On Wednesday, Skadi Loist came over to interview me about the New Festival. I couldn't believe it: the interview wound up lasting three hours! She asked a question, then i'd try to answer... and it kept going.

But that, plus talking with some people (in particular, Amy and Wanda), continued my thinking about the past.

In today's indieWire, there was a report from the South By Southwest Film Festival, about the premiere of Joe Swanberg's "Hannah Takes the Stairs", which was described as the "blockbuster" of a new lo-fi indie movement, a "movement" which also includes the Duplass Brothers ("The Puffy Chair"), Andrew Bujalski ("Mutual Appreciation") and Susan Buice and Arin Crumley ("Four Eyed Monsters"), all films which i have seen and found noteworthy.
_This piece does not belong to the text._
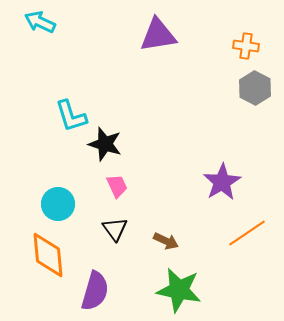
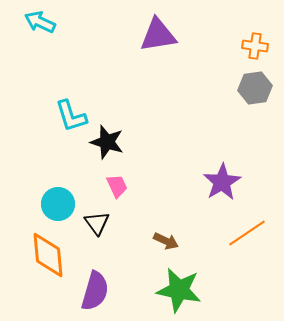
orange cross: moved 9 px right
gray hexagon: rotated 24 degrees clockwise
black star: moved 2 px right, 2 px up
black triangle: moved 18 px left, 6 px up
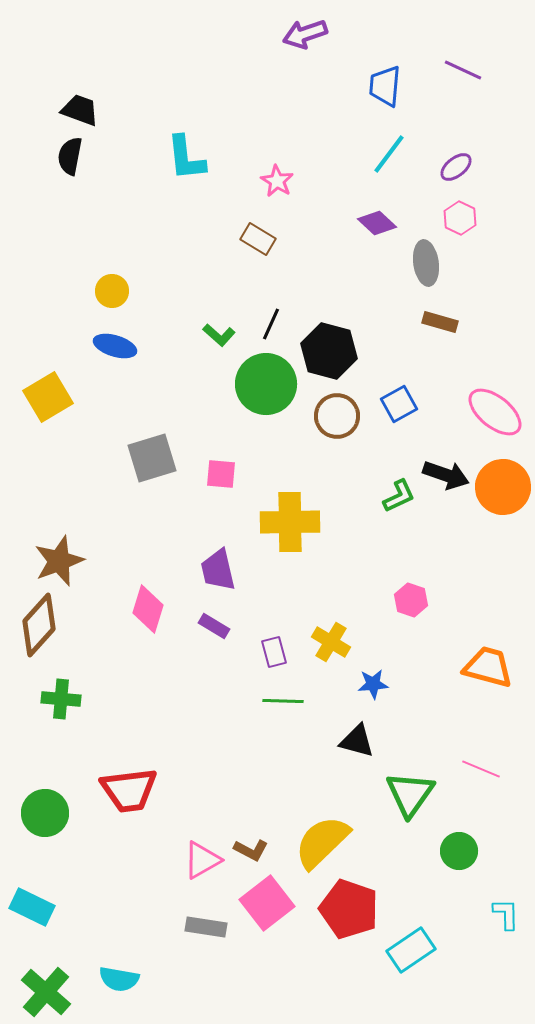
It's the type of thing where each "movement" has to define itself, and there is that moment when the films reach a critical mass and someone comes along and declares it a movement, or gives it a name. That's what Ruby Rich did with the "New Queer Cinema". I guess Anthony Kaufman is bucking to be the critical exegete for this new movement, and i hope it works, because i think those films really need the help, because those films really are an antidote to "indies" like "Little Miss Sunshine".

Film Forum is showing "The Earrings of Madame De..." in the new print (in preparation for the eventual Criterion Collection DVD, which has been announced).

There are indictments in the shooting of Sean Bell; the last minute testimony which was supposed to exonerate the policemen just sounded too phoney. Even if the cops identified themselves, you don't keep shooting. Not 50 times!

I have to think a little more about the films from New Directors. Last week, i almost missed the new "McBride" which was rather clever. I had no idea it was on, and then i turned the channel during a break and saw it was a new "McBride"... i was glad there was a repeat showing, so i watched it. Charles Robinson (John Larroquette's castmate on "Night Court") played a pesky judge, and was very funny. This week, there's a new "Jane Doe". ("McBride" is one of those shows that are really very old-fashioned, but pleasantly so; it's a lot better than "Raines" the new detective series with Jeff Goldblum, which is rather strained.)

Yes, we did see (some of) "American Idol", and no comment. There's no need.

Monday, March 05, 2007

A rush job. Did go to the two-day event of Rivette's "Out 1"; after the first day, almopst felt like not going back, but did, and was glad i did, as it improved enormously in Episode Six. Or did it? Or was it just fatigue and giving in to the fact that so much time had already been spent? But will think more about "Out 1"....

Emmett Williams died last week. Fluxus really is on route to being historical. Did go to the first three days of New Directors/New Films press screenings. A lot to report. Also went to see the restored print of Harry Smith's "Heaven and Earth Magic". Anyway, onto more screenings.